Industry shifts compound the risk. Layoffs ravage startups. Escobar’s shop shut abruptly—co-founder with a trail of closures. He saw it coming but not the skill gap. Now job hunting, weighing indie hacking with DecodeThisText’s paying users. ‘It is scary… Part of me says go for it. The other part says I will regret it when I am broke.’ Broader implications loom. Companies cut headcount, bet on AI oversight. But who oversees if fundamentals fade? Reddit’s r/ClaudeAI debates: core logic sticks for vets, but muscle memory wanes. Juniors? Crutch city. Hiring managers lament: candidates flop basic tests sans AI.

Dave Griffith on Substack flips the script for leaders: AI lowers the barrier, pulls CTOs back to code. No more ‘fell behind’ stigma. Dave Griffith’s Substack. Yet warnings persist. ProAndroidDev: one engineer halted coding five years for management, returned via AI. Easier now—but manual bits linger. Techtrenches.dev warns the West once forgot manufacturing; now coding. Techtrenches.dev.

Escobar’s advice cuts direct. Limit AI to repetitive tasks. Take breaks from it. Code daily without help. Review problem-solving. Build personal projects. ‘Protect your skills. Balance your usage. Keep enough savings to last at least six months if the worst happens.’ Boom. Simple. Urgent.
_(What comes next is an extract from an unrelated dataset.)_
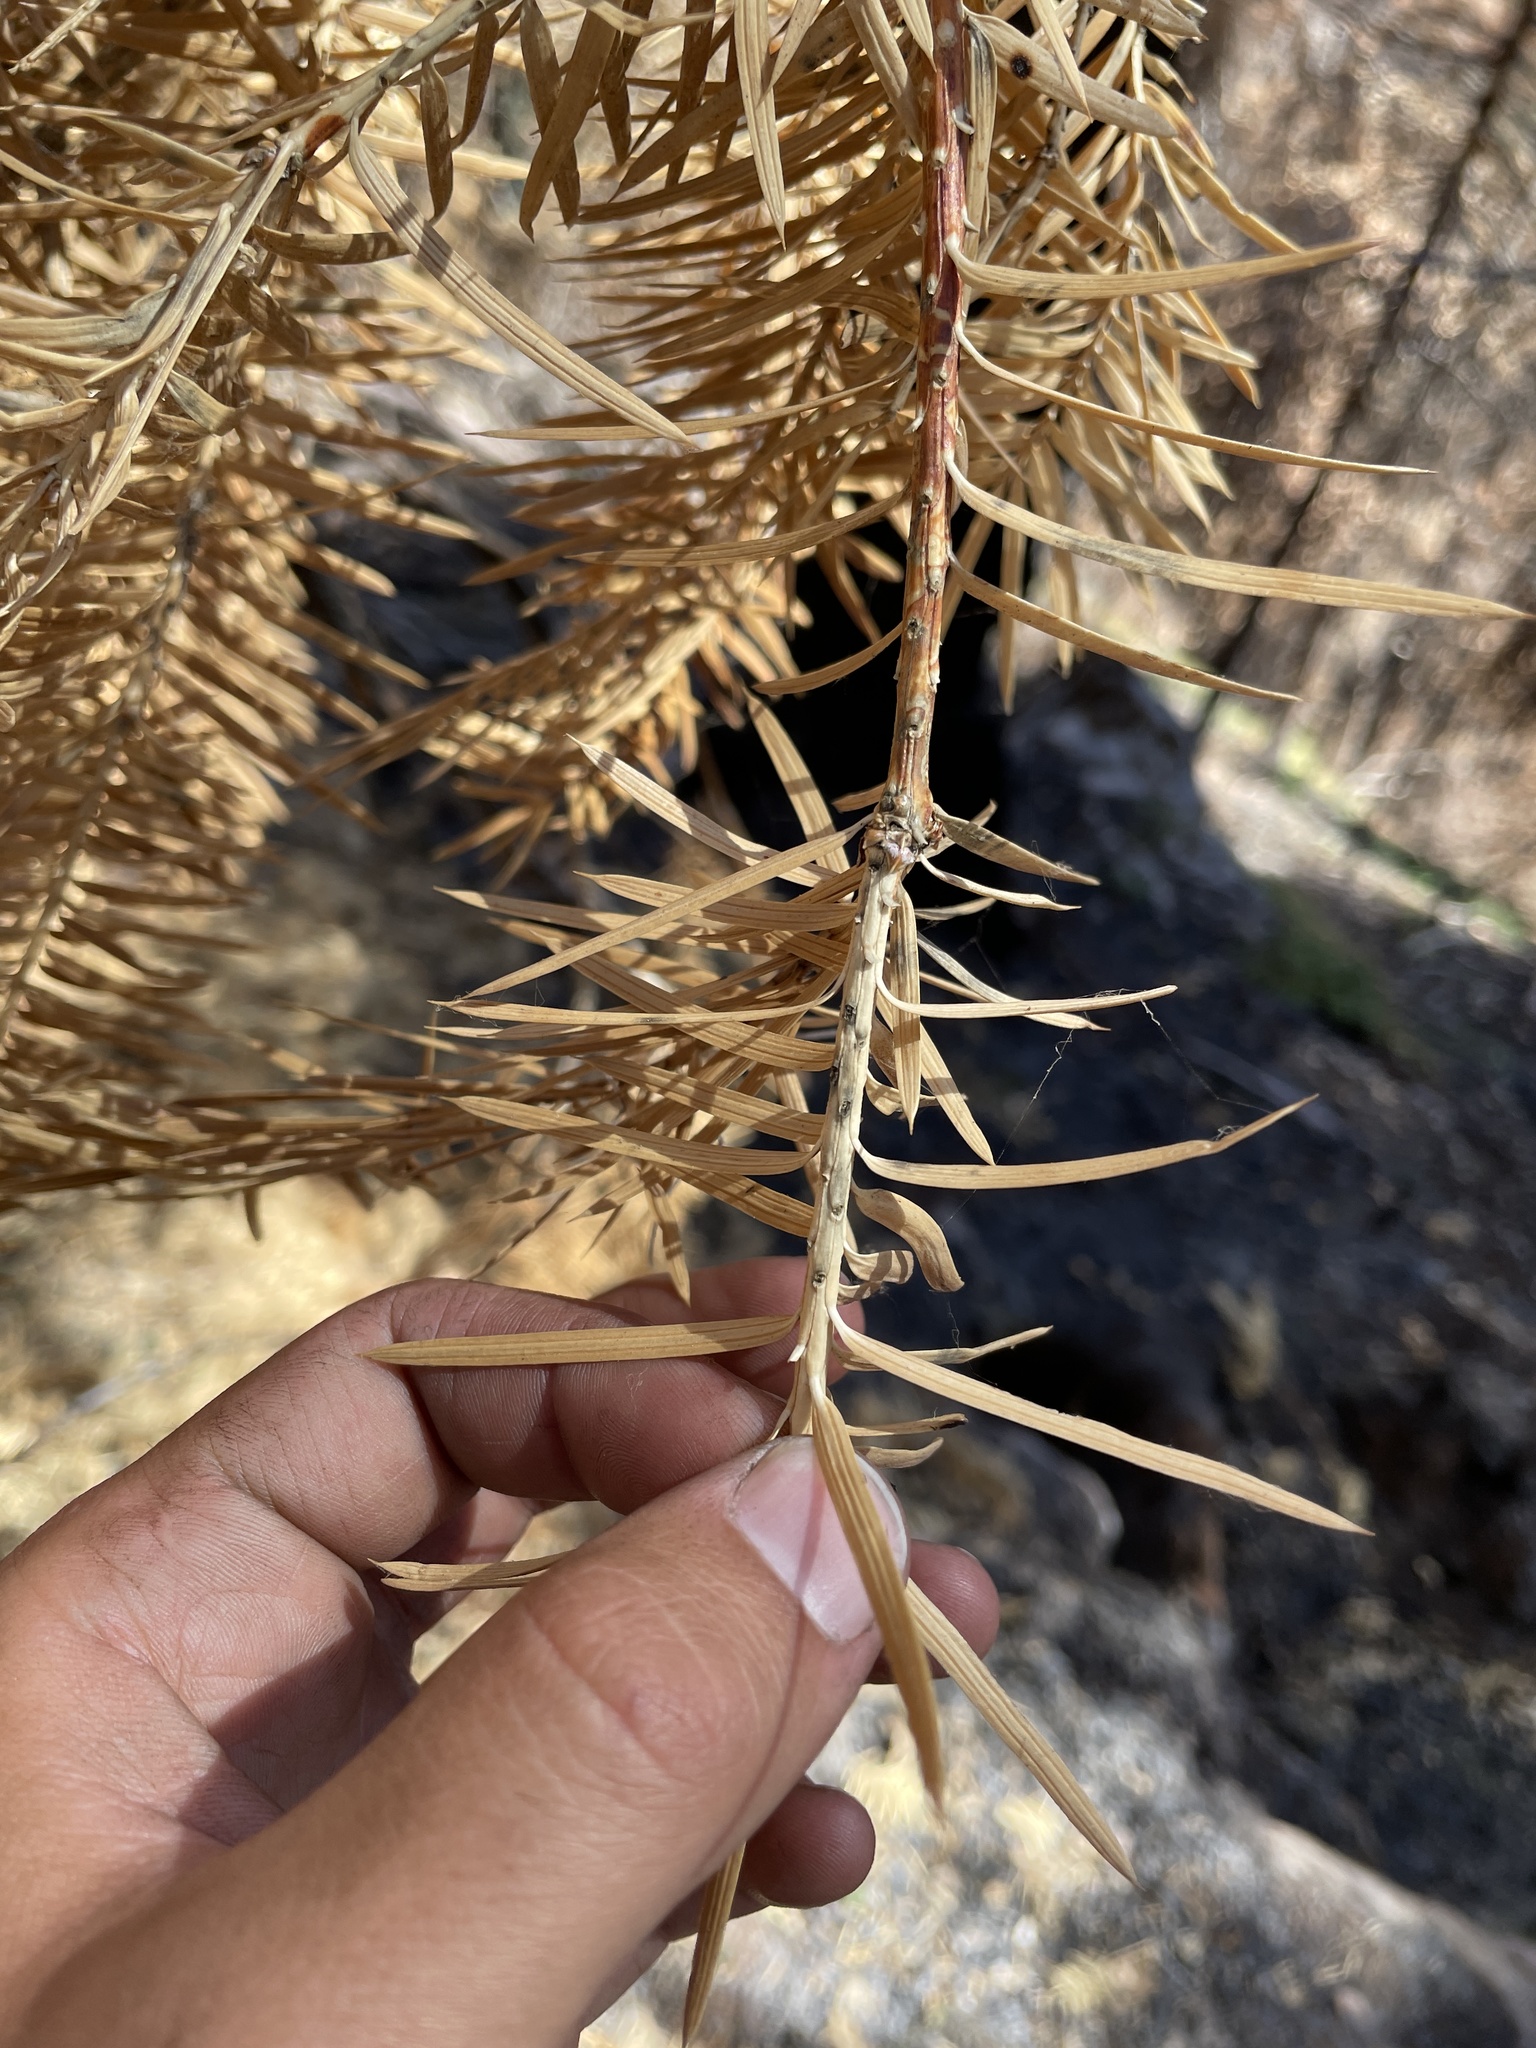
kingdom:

Tech races ahead. AI writes code faster than ever. But humans? Rusty loops expose the bill. Interviews demand proof. Production breaks at 2 a.m. No prompt fixes that. Skill atrophy isn’t abstract. It’s Reggie Escobar blanking on syntax. It’s seniors Googling git rebase—still. Anupam on X nails it: ‘The real skill isn’t knowing everything. It’s learning fast, repeatedly, without ego.’ Normalize ‘I don’t know—let me find out.’

But ignore the erosion? Pay later. With interest. Companies chasing 10x speed risk 1x engineers. Vets rebuild mental models. Juniors risk plateau. Managers, wake up. Literacy first. Balance or bust.